In my opinion the Windows method is simpler, just press a
button and select the type of view you want. In MacOSX you
have to go to the view options window and change the icon size
and select icon preview, then when you don't want this anymore
you have to change the icon size again. The preview
implementations in MacOSX and WindowsXP only show images.
Maybe this is something that can be fixed by using Folder
Actions, I have not had a chance to spend some time looking at
what Folder Actions provides.
MacOSX, in addition
to large icons to preview
images, also has a very fast PDF previewer. Double click
on a PDF and in seconds it's open in it's own window with
a page selection drawer attached to the right.
I downloaded a demo version of
Bare Bones Software's
TextWrangler text editor. I need my text
editor to highlight XML, HTML, C, CPP, Java as a minumum.
TextWrangler fails on two: XML and HTML. So what is
most likely a very good editor is useless to me because it
does not highlight some ubiquitous file formats.

■ ■ ■ ■ ■ ■ ■

Requirement 1 —
Which file formats does the passage comparing MacOSX and Windows say a text editor must highlight at a minimum?
Requirement 2 —
Can you continue the passage comparing MacOSX and Windows, picking up right after its final sentence?

Collected data —
■ ■ ■ ■ ■ ■ ■

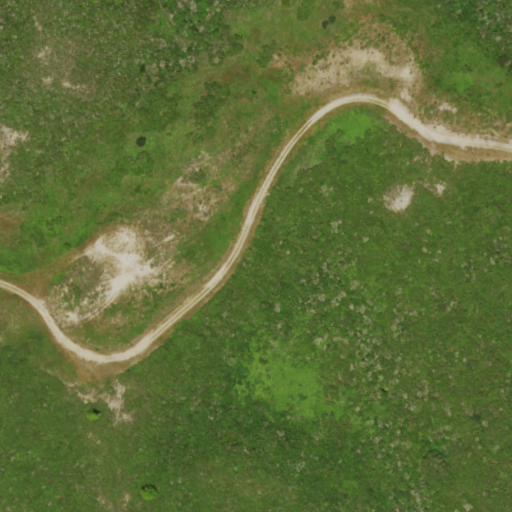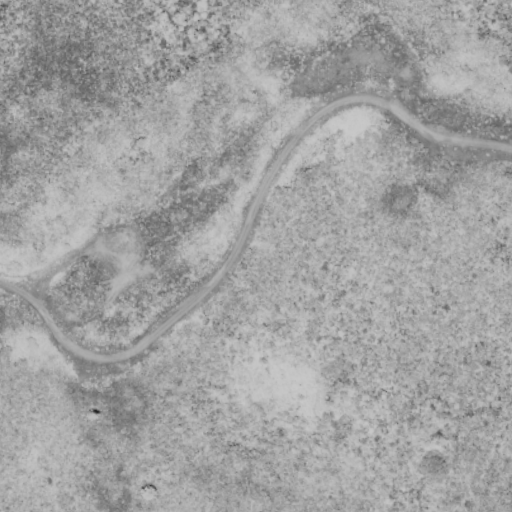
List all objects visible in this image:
road: (248, 219)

■ ■ ■ ■ ■ ■ ■

Expected output 1 —
XML, HTML, C, CPP, Java

Expected output 2 —
Xcode's built-in editor supports HTML and
XML highlighting and is free, why not a $49 text editor?
Speaking of Xcode, there is a button on the toolbar that
switches Xcode into "integrated editor" mode. this means that
editing happens in the bottom-right part of the Xcode window,
not a seperate window. Of course you can still us a seperate
window, I managed this by just double clicking on source
files. This just brings Xcode closer to Visual Studio's way of
doing things which makes the transition a little
easier.
Update: The latest version of
TextWrangler is free and supports HTML and XML highlighting!
It is now my general editor of choice.
I mentioned
earlier that
the "Enter" key to the left of the arrow keys was getting in
the way of what I was doing. This is not a problem
anymore! I downloaded a utility called
uControl
that allows remapping of keys. I remapped that little Enter
key to be another Control key. My life is just a little more
complete now. ;)
Update: Since Tiger uControl is now no longer developed. To remap the enter key please look here for an alternative method by Heiko Hellweg.